[Stored data entries]
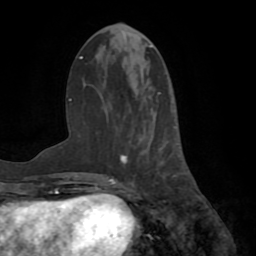
Breast MRI (dynamic contrast-enhanced), one axial slice; slice 29 of 72 in the series (ordered by position); cropped to one breast; dynamic contrast-enhanced series, time point 2 of 8 at this slice position (early post-contrast); 1.5 T; TE 3.2 ms, TR 6.5 ms; 256 × 256 image matrix. Female patient.
Structures marked on this image (semi-automatic segmentation, software-assisted and operator-edited):
- enhancing-tissue mask used for the functional tumour volume (all voxels passing the contrast-enhancement thresholds inside the analysis volume; usually the tumour): bounding box (x1, y1, x2, y2) in pixels: (116, 92, 183, 188)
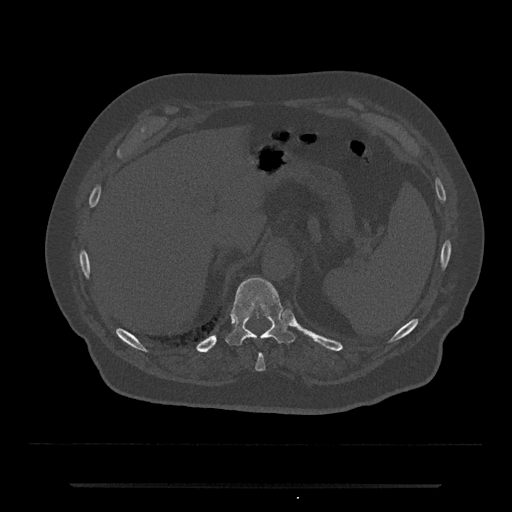
CT including the spine, one axial slice; slice 660 of 797 in the series (ordered by position); 120 kVp; bone window (W 1800 / L 400 HU); 0.5 mm slice thickness; 512 × 512 image matrix, field of view 434 × 434 mm. Male patient, age 80 years. From the clinical record (not read from this slice): primary cancer: prostate; vertebrae with lytic lesions (as recorded): L1, T11.
Structures marked on this image (semi-automatic segmentation, software-assisted and operator-edited):
- T10 vertebra: bounding box [x1, y1, x2, y2] px = [255, 354, 266, 371]
- T11 vertebra: [225, 277, 294, 346]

* [Task prompt]: Reproduce the records word for word, please, from their first line up to and including the line that contains "- enhancing-tissue mask", but no pictures.

* [Your response]:
Breast MRI (dynamic contrast-enhanced), one axial slice; slice 29 of 72 in the series (ordered by position); cropped to one breast; dynamic contrast-enhanced series, time point 2 of 8 at this slice position (early post-contrast); 1.5 T; TE 3.2 ms, TR 6.5 ms; 256 × 256 image matrix. Female patient.
Structures marked on this image (semi-automatic segmentation, software-assisted and operator-edited):
- enhancing-tissue mask used for the functional tumour volume (all voxels passing the contrast-enhancement thresholds inside the analysis volume; usually the tumour): bounding box (x1, y1, x2, y2) in pixels: (116, 92, 183, 188)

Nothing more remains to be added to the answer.